The fact is, even the high court that overturned the convictions of Saeed and his accomplices acknowledged that he planned the kidnapping and lured Danny to it. His actions led directly to Danny’s death. The U.S. State Department has called the reversal of the convictions “an affront to victims of terrorism everywhere.” The Committee to Protect Journalists called them “a devastating setback for justice.”

Though some of Pakistan’s investigative work is questionable, most of the prosecutors’ conclusions have been corroborated by the FBI’s in-depth inquiry, according to Asra Nomani, Danny’s friend and colleague at the Wall Street Journal who led a respected, multiyear investigation into the killing with a group at Georgetown University. Nomani’s report concluded that Mohammed probably was the person who beheaded Danny. But she too believes strongly that, for justice to be served, Saeed must not be released.

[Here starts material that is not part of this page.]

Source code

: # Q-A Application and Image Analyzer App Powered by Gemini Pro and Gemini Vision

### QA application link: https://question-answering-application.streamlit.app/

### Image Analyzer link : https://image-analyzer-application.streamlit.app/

Pakistan obviously needs to clean up its act and reform its criminal justice system, and Saeed obviously shouldn’t be punished for parts of the crime in which he did not participate.

But in the meantime, it would be wrong to throw open the prison doors and allow onto the streets the man who carefully and willfully planned the abduction that ultimately led to Danny’s brutal and tragic killing.

Nicholas Goldberg is a columnist for the Los Angeles Times.